UNIVERSITY PARK - Deciding between the last player allowed to wear 1973 Heisman Trophy winner John Cappelletti's famed No. 22 for Penn State and two juniors - one of whom is coming off a 1,000-yard season - is not a bad predicament.
That is the situation Bill O'Brien is faced with at running back.
The second-year coach has Zach Zwinak, Bill Belton and Akeel Lynch to choose from in his backfield, and according to this week's depth chart, no one has a leg up on the others as they were all separated by "OR."
However, O'Brien has a plan of action for the three backs.
"I like all three of these guys playing," O'Brien said Tuesday. "I think one of the things that we try to do is, if a guy gets really hot, we'll stick with a hot running back."
The running game, which fired on all cylinders last year behind Zwinak, struggled in the season opener against Syracuse as the Nittany Lions netted only 57 yards.
Penn State rebounded last week with a 251-yard performance against Eastern Michigan on the ground behind all three running backs.
Zwinak recognized the running back corps had to come back and pick it up from the previous performance.
"Last week wasn't pretty, but we got the job done," Zwinak said after a 45-7 rout of the Eagles. "So this week, we wanted to come in and be physical as a team. The line played physical and the team played physical, also. So that's a reflection of our coaches."
The Frederick, Md., native also said it allows each back to get a turn and a crack at carrying the load for the offense.
Belton, who backed up Zwinak and faced injury last year, said he has no problem with the new system.
"It keeps us fresh, and when the defense is worn down, we always have a fresh back coming in," Belton said.
Belton and Zwinak starkly contrast one another in running styles as Belton thrives on speed and Zwinak flourishes in the power game.
With different rushing styles, the backs teach each other how to do various specialties the other has, and Belton displayed that when he ran over a couple of Eagle defenders - giving the credit to Zwinak.
"We pick a lot of things up from each other," Belton said. "One thing I wanted to work on this year was being more physical and being more downhill. Me and Zach exchange things that we need to work on, so that was my task going into the game."
O'Brien said Belton is running better now and that he is more decisive while rushing, but still needs work in protection situations. The coach also said that a running back by committee is not so bad when you have three good running backs.
The third running back rounding out Penn State's corps is redshirt freshman Akeel Lynch.
The Ontario, Canada native did not play against Syracuse but busted out for 108 yards the next week and scored his first collegiate touchdown.
Lynch did not make much of his absence during the first game on offense and proved his team player attitude.
"I just came in and did my role on special teams," Lynch said. "And then coach [Charles[ London came in and said, 'This is your opportunity. We're going to get you in.' And when I came in, I was like, 'Hey, I got to make the most of my opportunities.'"

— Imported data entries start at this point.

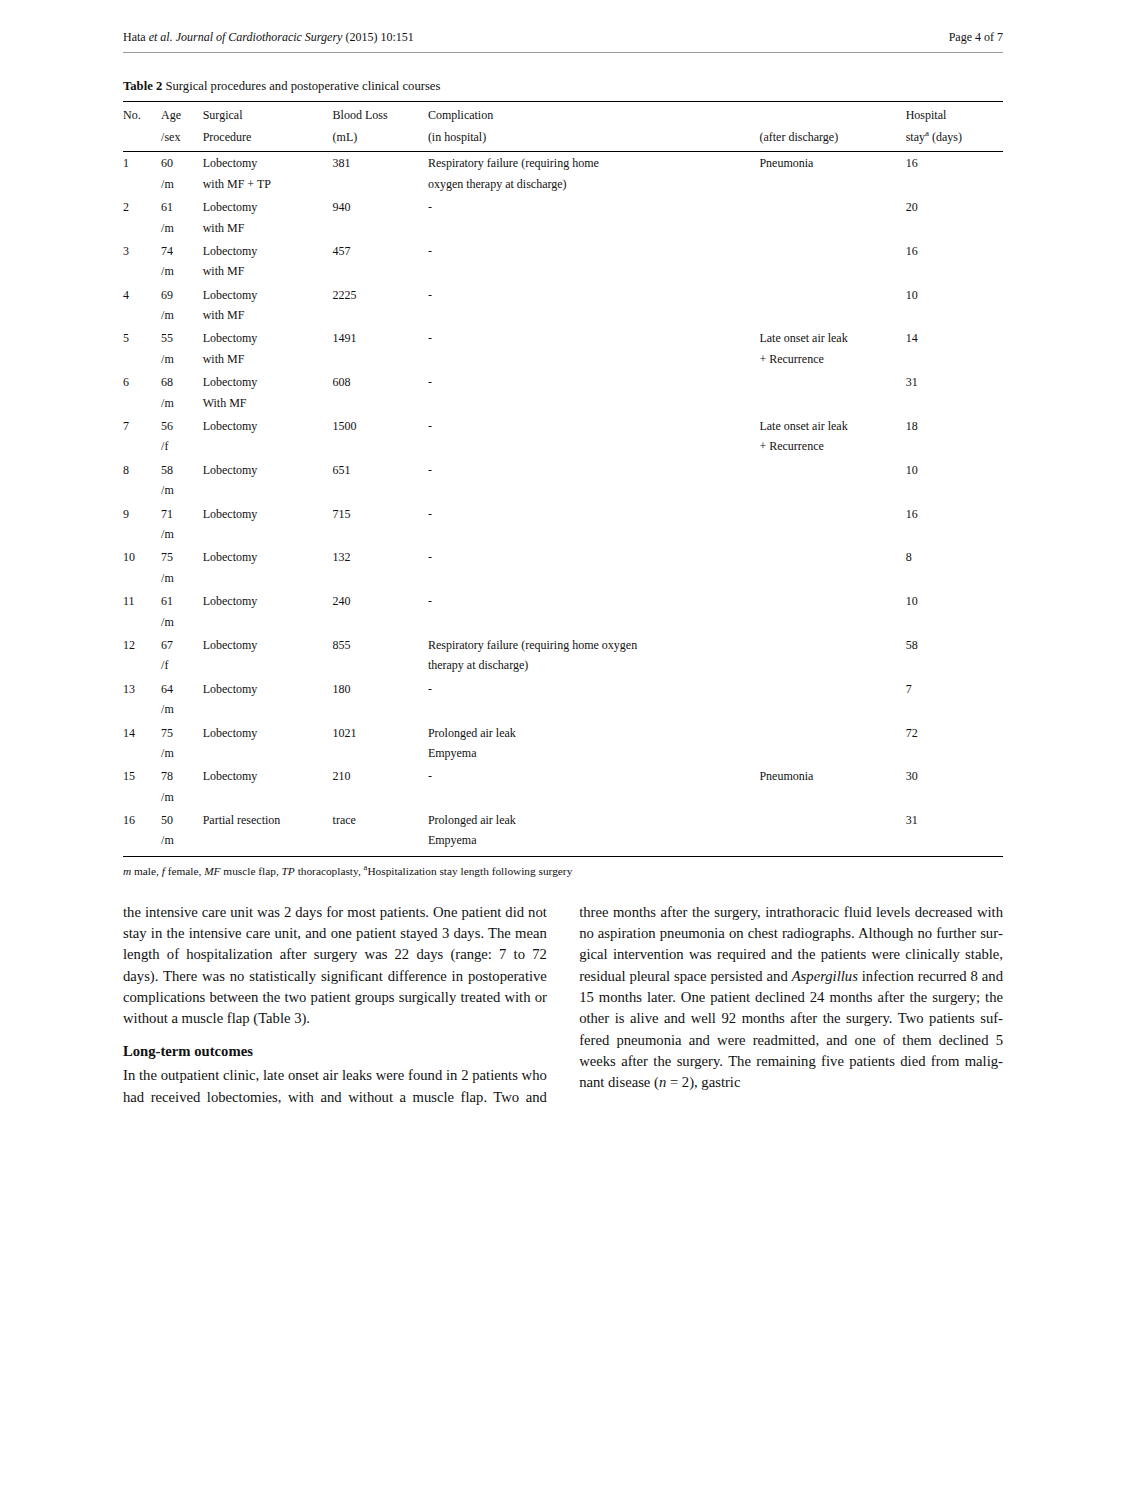Hata et al. Journal of Cardiothoracic Surgery (2015) 10:151 Page 4 of 7
Table 2 Surgical procedures and postoperative clinical courses
| No. | Age | Surgical | Blood Loss | Complication | Hospital |
| --- | --- | --- | --- | --- | --- |
| | /sex | Procedure | (mL) | (in hospital) | (after discharge) | stay a (days) |
| 1 | 60 | Lobectomy | 381 | Respiratory failure (requiring home | Pneumonia | 16 |
| | /m | with MF + TP | | oxygen therapy at discharge) | | |
| 2 | 61 | Lobectomy | 940 | - | | 20 |
| | /m | with MF | | | | |
| 3 | 74 | Lobectomy | 457 | - | | 16 |
| | /m | with MF | | | | |
| 4 | 69 | Lobectomy | 2225 | - | | 10 |
| | /m | with MF | | | | |
| 5 | 55 | Lobectomy | 1491 | - | Late onset air leak | 14 |
| | /m | with MF | | | + Recurrence | |
| 6 | 68 | Lobectomy | 608 | - | | 31 |
| | /m | With MF | | | | |
| 7 | 56 | Lobectomy | 1500 | - | Late onset air leak | 18 |
| | /f | | | | + Recurrence | |
| 8 | 58 | Lobectomy | 651 | - | | 10 |
| | /m | | | | | |
| 9 | 71 | Lobectomy | 715 | - | | 16 |
| | /m | | | | | |
| 10 | 75 | Lobectomy | 132 | - | | 8 |
| | /m | | | | | |
| 11 | 61 | Lobectomy | 240 | - | | 10 |
| | /m | | | | | |
| 12 | 67 | Lobectomy | 855 | Respiratory failure (requiring home oxygen | | 58 |
| | /f | | | therapy at discharge) | | |
| 13 | 64 | Lobectomy | 180 | - | | 7 |
| | /m | | | | | |
| 14 | 75 | Lobectomy | 1021 | Prolonged air leak | | 72 |
| | /m | | | Empyema | | |
| 15 | 78 | Lobectomy | 210 | - | Pneumonia | 30 |
| | /m | | | | | |
| 16 | 50 | Partial resection | trace | Prolonged air leak | | 31 |
| | /m | | | Empyema | | |
m male, f female, MF muscle flap, TP thoracoplasty, aHospitalization stay length following surgery
the intensive care unit was 2 days for most patients. One patient did not stay in the intensive care unit, and one patient stayed 3 days. The mean length of hospitalization after surgery was 22 days (range: 7 to 72 days). There was no statistically significant difference in postoperative complications between the two patient groups surgically treated with or without a muscle flap (Table 3).
Long-term outcomes
In the outpatient clinic, late onset air leaks were found in 2 patients who had received lobectomies, with and without a muscle flap. Two and three months after the surgery, intrathoracic fluid levels decreased with no aspiration pneumonia on chest radiographs. Although no further surgical intervention was required and the patients were clinically stable, residual pleural space persisted and Aspergillus infection recurred 8 and 15 months later. One patient declined 24 months after the surgery; the other is alive and well 92 months after the surgery. Two patients suffered pneumonia and were readmitted, and one of them declined 5 weeks after the surgery. The remaining five patients died from malignant disease (n = 2), gastric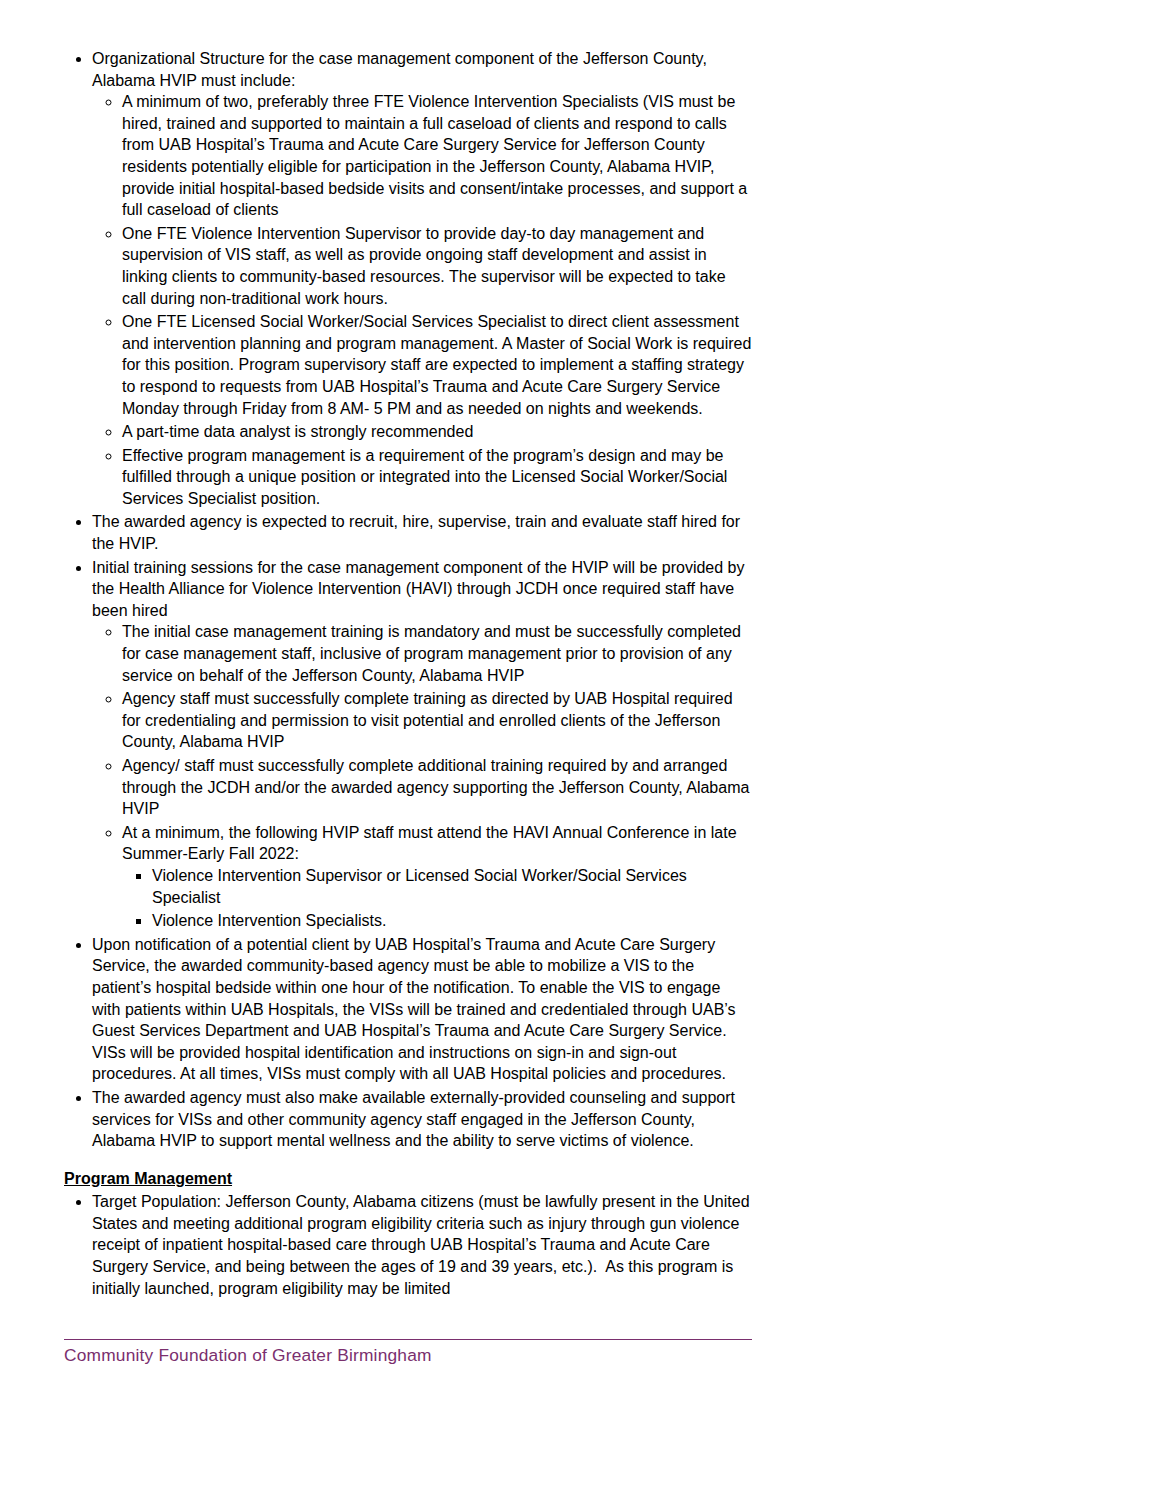Organizational Structure for the case management component of the Jefferson County, Alabama HVIP must include:
A minimum of two, preferably three FTE Violence Intervention Specialists (VIS must be hired, trained and supported to maintain a full caseload of clients and respond to calls from UAB Hospital’s Trauma and Acute Care Surgery Service for Jefferson County residents potentially eligible for participation in the Jefferson County, Alabama HVIP, provide initial hospital-based bedside visits and consent/intake processes, and support a full caseload of clients
One FTE Violence Intervention Supervisor to provide day-to day management and supervision of VIS staff, as well as provide ongoing staff development and assist in linking clients to community-based resources. The supervisor will be expected to take call during non-traditional work hours.
One FTE Licensed Social Worker/Social Services Specialist to direct client assessment and intervention planning and program management. A Master of Social Work is required for this position. Program supervisory staff are expected to implement a staffing strategy to respond to requests from UAB Hospital’s Trauma and Acute Care Surgery Service Monday through Friday from 8 AM- 5 PM and as needed on nights and weekends.
A part-time data analyst is strongly recommended
Effective program management is a requirement of the program’s design and may be fulfilled through a unique position or integrated into the Licensed Social Worker/Social Services Specialist position.
The awarded agency is expected to recruit, hire, supervise, train and evaluate staff hired for the HVIP.
Initial training sessions for the case management component of the HVIP will be provided by the Health Alliance for Violence Intervention (HAVI) through JCDH once required staff have been hired
The initial case management training is mandatory and must be successfully completed for case management staff, inclusive of program management prior to provision of any service on behalf of the Jefferson County, Alabama HVIP
Agency staff must successfully complete training as directed by UAB Hospital required for credentialing and permission to visit potential and enrolled clients of the Jefferson County, Alabama HVIP
Agency/ staff must successfully complete additional training required by and arranged through the JCDH and/or the awarded agency supporting the Jefferson County, Alabama HVIP
At a minimum, the following HVIP staff must attend the HAVI Annual Conference in late Summer-Early Fall 2022:
Violence Intervention Supervisor or Licensed Social Worker/Social Services Specialist
Violence Intervention Specialists.
Upon notification of a potential client by UAB Hospital’s Trauma and Acute Care Surgery Service, the awarded community-based agency must be able to mobilize a VIS to the patient’s hospital bedside within one hour of the notification. To enable the VIS to engage with patients within UAB Hospitals, the VISs will be trained and credentialed through UAB’s Guest Services Department and UAB Hospital’s Trauma and Acute Care Surgery Service. VISs will be provided hospital identification and instructions on sign-in and sign-out procedures. At all times, VISs must comply with all UAB Hospital policies and procedures.
The awarded agency must also make available externally-provided counseling and support services for VISs and other community agency staff engaged in the Jefferson County, Alabama HVIP to support mental wellness and the ability to serve victims of violence.
Program Management
Target Population: Jefferson County, Alabama citizens (must be lawfully present in the United States and meeting additional program eligibility criteria such as injury through gun violence receipt of inpatient hospital-based care through UAB Hospital’s Trauma and Acute Care Surgery Service, and being between the ages of 19 and 39 years, etc.). As this program is initially launched, program eligibility may be limited
Community Foundation of Greater Birmingham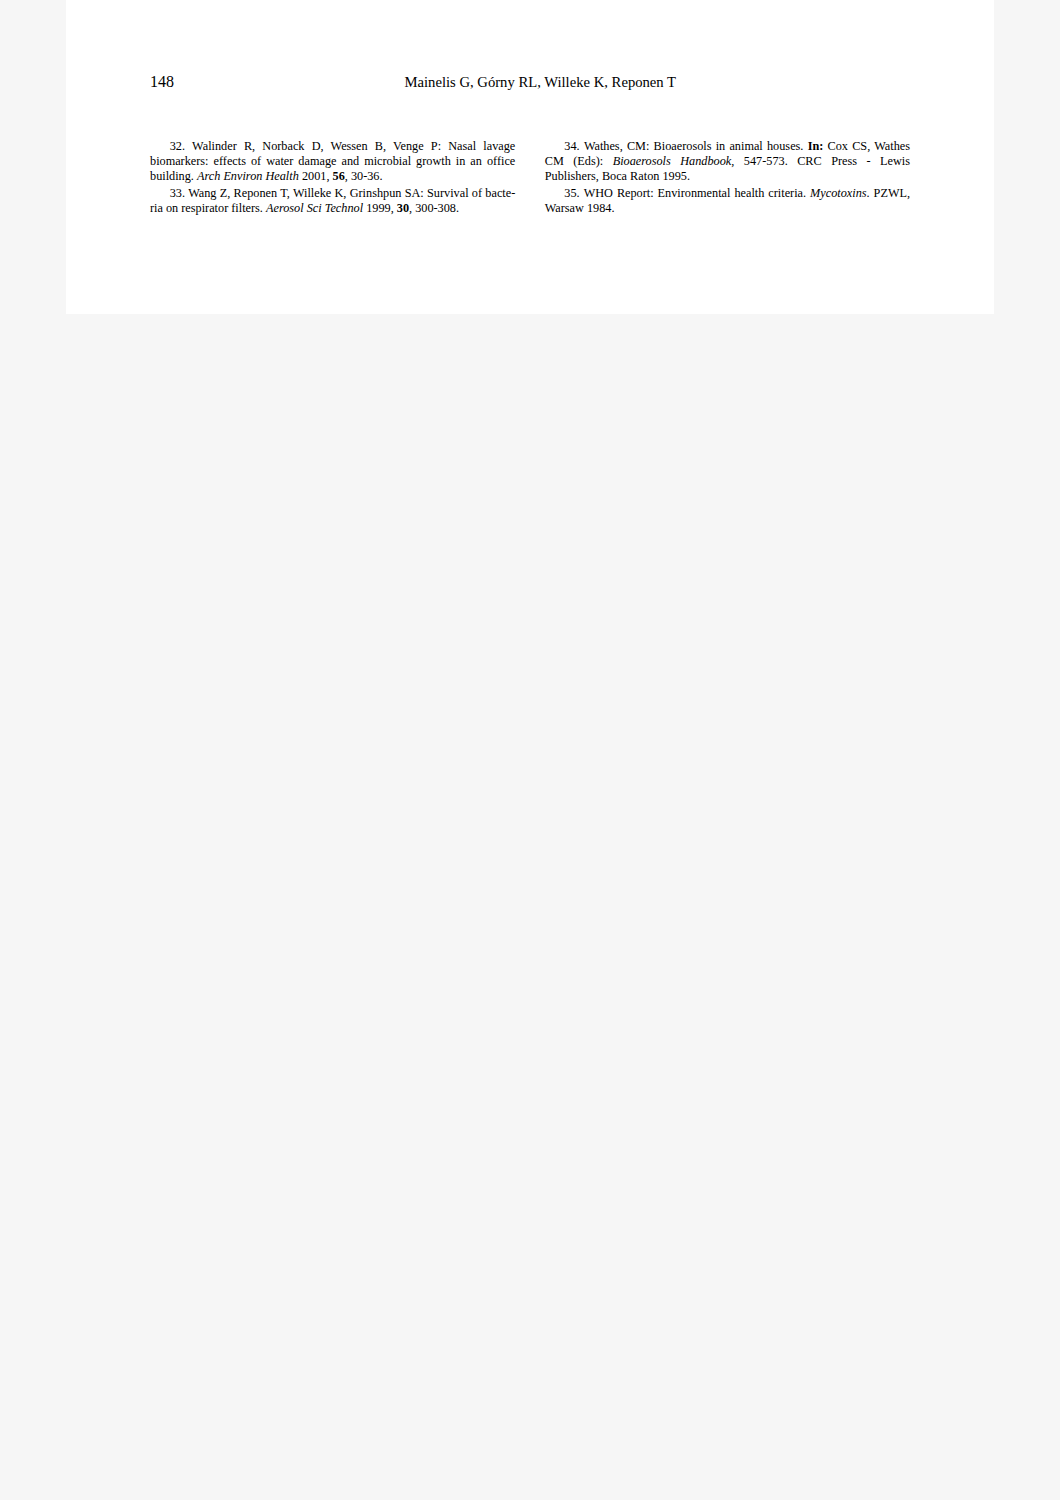148 Mainelis G, Górny RL, Willeke K, Reponen T
32. Walinder R, Norback D, Wessen B, Venge P: Nasal lavage biomarkers: effects of water damage and microbial growth in an office building. Arch Environ Health 2001, 56, 30-36.
33. Wang Z, Reponen T, Willeke K, Grinshpun SA: Survival of bacteria on respirator filters. Aerosol Sci Technol 1999, 30, 300-308.
34. Wathes, CM: Bioaerosols in animal houses. In: Cox CS, Wathes CM (Eds): Bioaerosols Handbook, 547-573. CRC Press - Lewis Publishers, Boca Raton 1995.
35. WHO Report: Environmental health criteria. Mycotoxins. PZWL, Warsaw 1984.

With Lynch adding another set of legs to the run game, it is apparent how supportive each back is of the other.
When the 211-pound rusher was asked if Zwinak, Belton and he could be a three-headed monster of backs, he responded that it is how they envisioned themselves.
"Whenever we score a touchdown, we all cheer each other on," Lynch said. "That's the kind of friendship and atmosphere we have in our running back meeting room and our running back community."